On the conditioning of polynomial histopolation
This addresses numerical stability issues in approximation theory for researchers in computational mathematics, but it is incremental as it builds on known Vandermonde matrix results.
The paper tackled the conditioning of polynomial histopolation matrices as their size increases, showing that using the monomial basis leads to exponential conditioning, while Chebyshev polynomials of the second kind can achieve bounded conditioning with appropriate supports.

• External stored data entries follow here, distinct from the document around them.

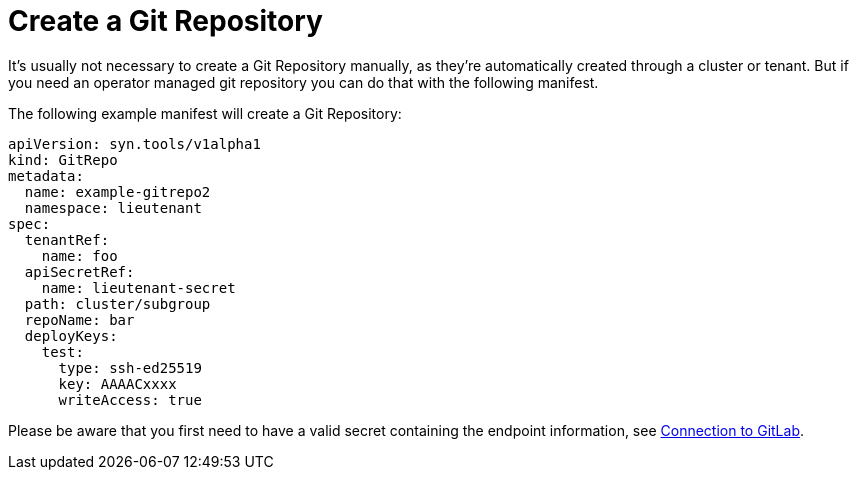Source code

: = Create a Git Repository

It's usually not necessary to create a Git Repository manually, as they're automatically created through a cluster or tenant. But if you need an operator managed git repository you can do that with the following manifest.

The following example manifest will create a Git Repository:

[source,yaml]
....
apiVersion: syn.tools/v1alpha1
kind: GitRepo
metadata:
  name: example-gitrepo2
  namespace: lieutenant
spec:
  tenantRef:
    name: foo
  apiSecretRef:
    name: lieutenant-secret
  path: cluster/subgroup
  repoName: bar
  deployKeys:
    test:
      type: ssh-ed25519
      key: AAAACxxxx
      writeAccess: true
....

Please be aware that you first need to have a valid secret containing the endpoint information, see xref:how-tos/gitlab-connection.adoc[Connection to GitLab].
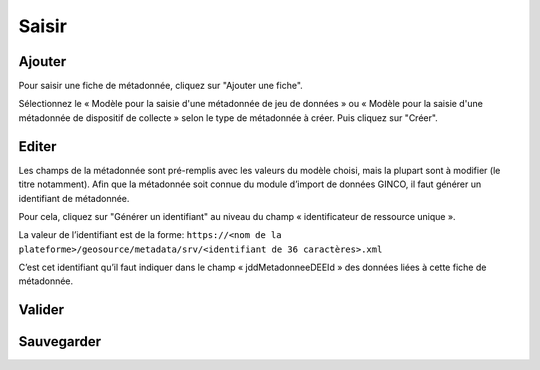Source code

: .. Geosource : saisir les métadonnées

Saisir
======

Ajouter
*******

Pour saisir une fiche de métadonnée, cliquez sur "Ajouter une fiche". 

.. image:: ../images/metadata-add.png

Sélectionnez le « Modèle pour la saisie d'une métadonnée de jeu de données » ou « Modèle pour la saisie d'une métadonnée de dispositif de collecte » 
selon le type de métadonnée à créer. Puis cliquez sur "Créer".

.. image:: ../images/metadata-select-model.png

Editer
******

Les champs de la métadonnée sont pré-remplis avec les valeurs du modèle choisi, mais la plupart sont à modifier (le titre notamment).
Afin que la métadonnée soit connue du module d’import de données GINCO, il faut générer un identifiant de métadonnée.

Pour cela, cliquez sur "Générer un identifiant" au niveau du champ « identificateur de ressource unique ».

La valeur de l’identifiant est de la forme:
``https://<nom de la plateforme>/geosource/metadata/srv/<identifiant de 36 caractères>.xml``

C’est cet identifiant qu’il faut indiquer dans le champ « jddMetadonneeDEEId » des données liées à cette fiche de métadonnée.

Valider
*******

.. image:: ../images/metadata-validate.png

Sauvegarder
***********

.. image:: ../images/metadata-save.png

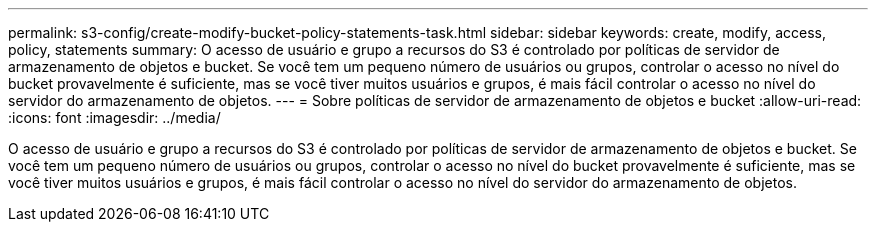 ---
permalink: s3-config/create-modify-bucket-policy-statements-task.html 
sidebar: sidebar 
keywords: create, modify, access, policy, statements 
summary: O acesso de usuário e grupo a recursos do S3 é controlado por políticas de servidor de armazenamento de objetos e bucket. Se você tem um pequeno número de usuários ou grupos, controlar o acesso no nível do bucket provavelmente é suficiente, mas se você tiver muitos usuários e grupos, é mais fácil controlar o acesso no nível do servidor do armazenamento de objetos. 
---
= Sobre políticas de servidor de armazenamento de objetos e bucket
:allow-uri-read: 
:icons: font
:imagesdir: ../media/


[role="lead"]
O acesso de usuário e grupo a recursos do S3 é controlado por políticas de servidor de armazenamento de objetos e bucket. Se você tem um pequeno número de usuários ou grupos, controlar o acesso no nível do bucket provavelmente é suficiente, mas se você tiver muitos usuários e grupos, é mais fácil controlar o acesso no nível do servidor do armazenamento de objetos.
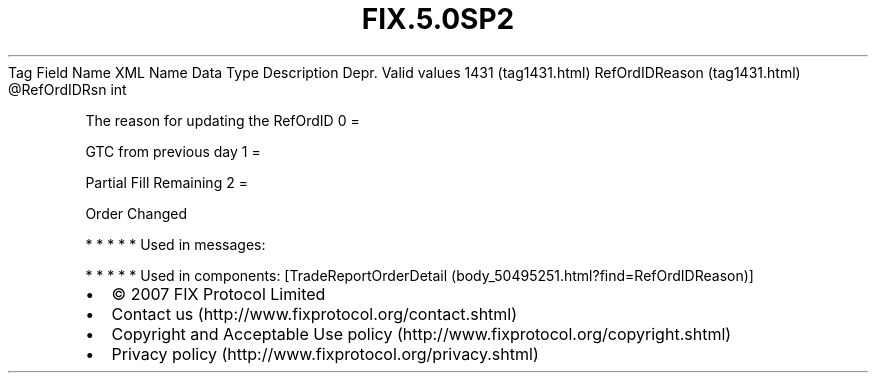.TH FIX.5.0SP2 "" "" "Tag #1431"
Tag
Field Name
XML Name
Data Type
Description
Depr.
Valid values
1431 (tag1431.html)
RefOrdIDReason (tag1431.html)
\@RefOrdIDRsn
int
.PP
The reason for updating the RefOrdID
0
=
.PP
GTC from previous day
1
=
.PP
Partial Fill Remaining
2
=
.PP
Order Changed
.PP
   *   *   *   *   *
Used in messages:
.PP
   *   *   *   *   *
Used in components:
[TradeReportOrderDetail (body_50495251.html?find=RefOrdIDReason)]

.PD 0
.P
.PD

.PP
.PP
.IP \[bu] 2
© 2007 FIX Protocol Limited
.IP \[bu] 2
Contact us (http://www.fixprotocol.org/contact.shtml)
.IP \[bu] 2
Copyright and Acceptable Use policy (http://www.fixprotocol.org/copyright.shtml)
.IP \[bu] 2
Privacy policy (http://www.fixprotocol.org/privacy.shtml)
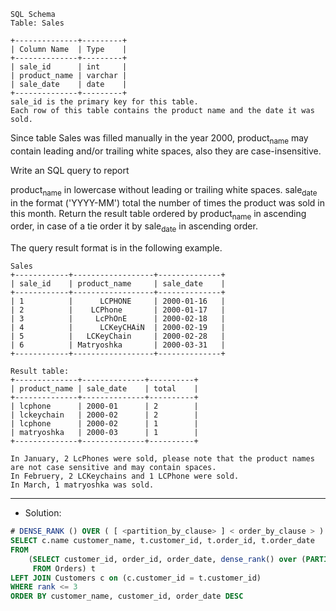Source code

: #+BEGIN_EXAMPLE
SQL Schema
Table: Sales

+--------------+---------+
| Column Name  | Type    |
+--------------+---------+
| sale_id      | int     |
| product_name | varchar |
| sale_date    | date    |
+--------------+---------+
sale_id is the primary key for this table.
Each row of this table contains the product name and the date it was sold.
#+END_EXAMPLE
Since table Sales was filled manually in the year 2000, product_name may contain leading and/or trailing white spaces, also they are case-insensitive.

Write an SQL query to report

product_name in lowercase without leading or trailing white spaces.
sale_date in the format ('YYYY-MM') 
total the number of times the product was sold in this month.
Return the result table ordered by product_name in ascending order, in case of a tie order it by sale_date in ascending order.

The query result format is in the following example.

 
#+BEGIN_EXAMPLE
Sales
+------------+------------------+--------------+
| sale_id    | product_name     | sale_date    |
+------------+------------------+--------------+
| 1          |      LCPHONE     | 2000-01-16   |
| 2          |    LCPhone       | 2000-01-17   |
| 3          |     LcPhOnE      | 2000-02-18   |
| 4          |      LCKeyCHAiN  | 2000-02-19   |
| 5          |   LCKeyChain     | 2000-02-28   |
| 6          | Matryoshka       | 2000-03-31   | 
+------------+------------------+--------------+

Result table:
+--------------+--------------+----------+
| product_name | sale_date    | total    |
+--------------+--------------+----------+
| lcphone      | 2000-01      | 2        |
| lckeychain   | 2000-02      | 2        | 
| lcphone      | 2000-02      | 1        | 
| matryoshka   | 2000-03      | 1        | 
+--------------+--------------+----------+

In January, 2 LcPhones were sold, please note that the product names are not case sensitive and may contain spaces.
In Februery, 2 LCKeychains and 1 LCPhone were sold.
In March, 1 matryoshka was sold.
#+END_EXAMPLE

---------------------------------------------------------------------
- Solution:

#+BEGIN_SRC sql
# DENSE_RANK () OVER ( [ <partition_by_clause> ] < order_by_clause > )  
SELECT c.name customer_name, t.customer_id, t.order_id, t.order_date
FROM 
    (SELECT customer_id, order_id, order_date, dense_rank() over (PARTITION BY customer_id ORDER BY order_date DESC) rank
     FROM Orders) t
LEFT JOIN Customers c on (c.customer_id = t.customer_id)
WHERE rank <= 3
ORDER BY customer_name, customer_id, order_date DESC
#+END_SRC
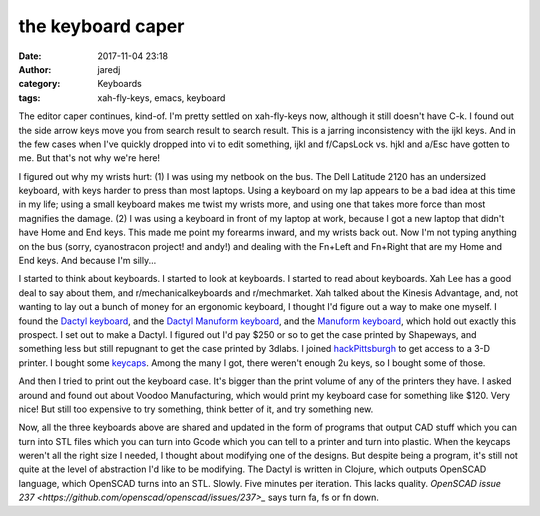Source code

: the keyboard caper
##################
:date: 2017-11-04 23:18
:author: jaredj
:category: Keyboards
:tags: xah-fly-keys, emacs, keyboard

The editor caper continues, kind-of. I'm pretty settled on
xah-fly-keys now, although it still doesn't have C-k. I found out the
side arrow keys move you from search result to search result. This is
a jarring inconsistency with the ijkl keys. And in the few cases when
I've quickly dropped into vi to edit something, ijkl and f/CapsLock
vs. hjkl and a/Esc have gotten to me. But that's not why we're here!

I figured out why my wrists hurt: (1) I was using my netbook on the
bus. The Dell Latitude 2120 has an undersized keyboard, with keys
harder to press than most laptops. Using a keyboard on my lap appears
to be a bad idea at this time in my life; using a small keyboard makes
me twist my wrists more, and using one that takes more force than most
magnifies the damage. (2) I was using a keyboard in front of my laptop
at work, because I got a new laptop that didn't have Home and End
keys. This made me point my forearms inward, and my wrists back
out. Now I'm not typing anything on the bus (sorry, cyanostracon
project! and andy!) and dealing with the Fn+Left and Fn+Right that are
my Home and End keys. And because I'm silly...

I started to think about keyboards. I started to look at keyboards. I
started to read about keyboards. Xah Lee has a good deal to say about
them, and r/mechanicalkeyboards and r/mechmarket. Xah talked about the
Kinesis Advantage, and, not wanting to lay out a bunch of money for an
ergonomic keyboard, I thought I'd figure out a way to make one
myself. I found the `Dactyl keyboard
<https://github.com/adereth/dactyl-keyboard>`_, and the `Dactyl
Manuform keyboard <https://github.com/tshort/dactyl-keyboard>`_, and
the `Manuform keyboard <https://github.com/jeffgran/ManuForm>`_, which
hold out exactly this prospect. I set out to make a Dactyl. I figured
out I'd pay $250 or so to get the case printed by Shapeways, and
something less but still repugnant to get the case printed by
3dlabs. I joined `hackPittsburgh <https://hackpgh.org/>`_ to get
access to a 3-D printer. I bought some `keycaps
<https://pimpmykeyboard.com/sa-ice-cap-keyset/>`_. Among the many I
got, there weren't enough 2u keys, so I bought some of those.

And then I tried to print out the keyboard case. It's bigger than the
print volume of any of the printers they have. I asked around and
found out about Voodoo Manufacturing, which would print my keyboard
case for something like $120. Very nice! But still too expensive to
try something, think better of it, and try something new.

Now, all the three keyboards above are shared and updated in the form
of programs that output CAD stuff which you can turn into STL files
which you can turn into Gcode which you can tell to a printer and turn
into plastic. When the keycaps weren't all the right size I needed, I
thought about modifying one of the designs. But despite being a
program, it's still not quite at the level of abstraction I'd like to
be modifying. The Dactyl is written in Clojure, which outputs OpenSCAD
language, which OpenSCAD turns into an STL. Slowly. Five minutes per
iteration. This lacks quality. `OpenSCAD issue 237
<https://github.com/openscad/openscad/issues/237>_` says turn fa, fs
or fn down.
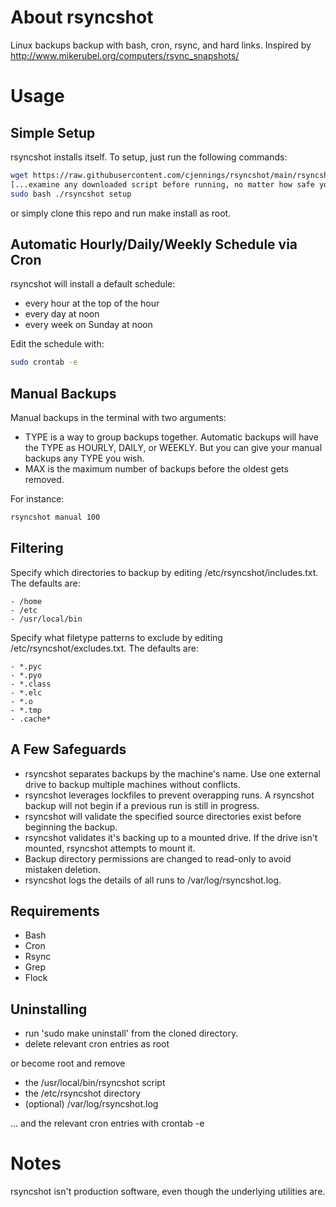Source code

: * About rsyncshot
Linux backups backup with bash, cron, rsync, and hard links. 
Inspired by http://www.mikerubel.org/computers/rsync_snapshots/
* Usage
** Simple Setup
rsyncshot installs itself. To setup, just run the following commands: 
#+begin_src sh
  wget https://raw.githubusercontent.com/cjennings/rsyncshot/main/rsyncshot
  [...examine any downloaded script before running, no matter how safe you think it is...]
  sudo bash ./rsyncshot setup
#+end_src
or simply clone this repo and run make install as root.
** Automatic Hourly/Daily/Weekly Schedule via Cron
rsyncshot will install a default schedule: 
- every hour at the top of the hour
- every day at noon
- every week on Sunday at noon

Edit the schedule with: 
#+begin_src sh
sudo crontab -e 
#+end_src
** Manual Backups
Manual backups in the terminal with two arguments: 
- TYPE is a way to group backups together. Automatic backups will have the TYPE as HOURLY, DAILY, or WEEKLY. But you can give your manual backups any TYPE you wish. 
- MAX is the maximum number of backups before the oldest gets removed. 

For instance: 
#+begin_src sh
rsyncshot manual 100
#+end_src

** Filtering
Specify which directories to backup by editing /etc/rsyncshot/includes.txt. The defaults are:
#+begin_src
  - /home
  - /etc 
  - /usr/local/bin
#+end_src
Specify what filetype patterns to exclude by editing /etc/rsyncshot/excludes.txt. The defaults are:
#+begin_src
  - *.pyc
  - *.pyo
  - *.class
  - *.elc
  - *.o
  - *.tmp
  - .cache*
#+end_src
** A Few Safeguards
- rsyncshot separates backups by the machine's name. Use one external drive to backup multiple machines without conflicts.
- rsyncshot leverages lockfiles to prevent overapping runs. A rsyncshot backup will not begin if a previous run is still in progress. 
- rsyncshot will validate the specified source directories exist before beginning the backup. 
- rsyncshot validates it's backing up to a mounted drive. If the drive isn't mounted, rsyncshot attempts to mount it. 
- Backup directory permissions are changed to read-only to avoid mistaken deletion.
- rsyncshot logs the details of all runs to /var/log/rsyncshot.log. 
** Requirements
- Bash
- Cron
- Rsync
- Grep
- Flock
** Uninstalling
- run 'sudo make uninstall' from the cloned directory.
- delete relevant cron entries as root

or become root and remove
- the /usr/local/bin/rsyncshot script
- the /etc/rsyncshot directory
- (optional) /var/log/rsyncshot.log
... and the relevant cron entries with crontab -e

* Notes
rsyncshot isn't production software, even though the underlying utilities are.
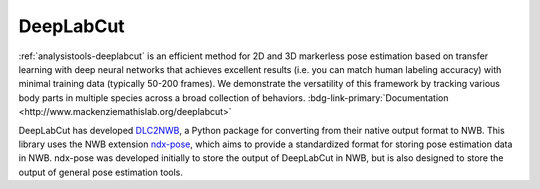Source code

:.. _analysistools-deeplabcut:

DeepLabCut
----------

.. short_description_start

:ref:`analysistools-deeplabcut` is an efficient method for 2D and 3D markerless
pose estimation based on transfer learning with deep neural networks that
achieves excellent results (i.e. you can match human labeling accuracy) with
minimal training data (typically 50-200 frames). We demonstrate the versatility
of this framework by tracking various body parts in multiple species across a
broad collection of behaviors.
:bdg-link-primary:`Documentation <http://www.mackenziemathislab.org/deeplabcut>`

.. short_description_end


.. image:: deeplabcut.gif
    :class: align-left
    :width: 400

DeepLabCut has developed `DLC2NWB <https://github.com/DeepLabCut/DLC2NWB>`_, a
Python package for converting from their native output format to NWB. This
library uses the NWB extension `ndx-pose <https://github.com/rly/ndx-pose>`_,
which aims to provide a standardized format for storing pose estimation data in
NWB. ndx-pose was developed initially to store the output of DeepLabCut in NWB,
but is also designed to store the output of general pose estimation tools.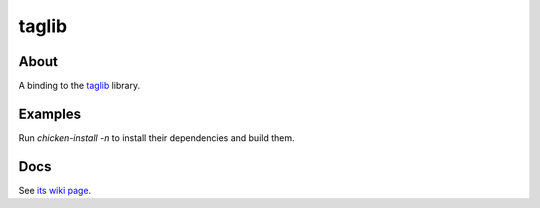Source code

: taglib
======

About
-----

A binding to the `taglib <https://taglib.org/>`_ library.

Examples
--------

Run `chicken-install -n` to install their dependencies and build them.

Docs
----

See `its wiki page <http://wiki.call-cc.org/eggref/5/taglib>`_.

Histopolation is the approximation procedure that associates a degree $ d-1 $ polynomial $ p_{d-1} \in \mathscr{P}_{d-1} (I) $ with a locally integrable function $ f $ imposing that the integral (or, equivalently, the average) of $p$ coincides with that of $f$ on a collection of $ d $ distinct segments $s_i$. In this work we discuss unisolvence and conditioning of the associated matrices, in an asymptotic linear algebra perspective, i.e., when the matrix-size $d$ tends to infinity. While the unisolvence is a rather sparse topic, the conditioning in the unisolvent setting has a uniform behavior: as for the case of standard Vandermonde matrix-sequences with real nodes, the conditioning is inherently exponential as a function of $d$ when the monomial basis is chosen. In contrast, for an appropriate selection of supports, the Chebyshev polynomials of second kind exhibit a bounded conditioning. A linear behavior is also observed in the Frobenius norm.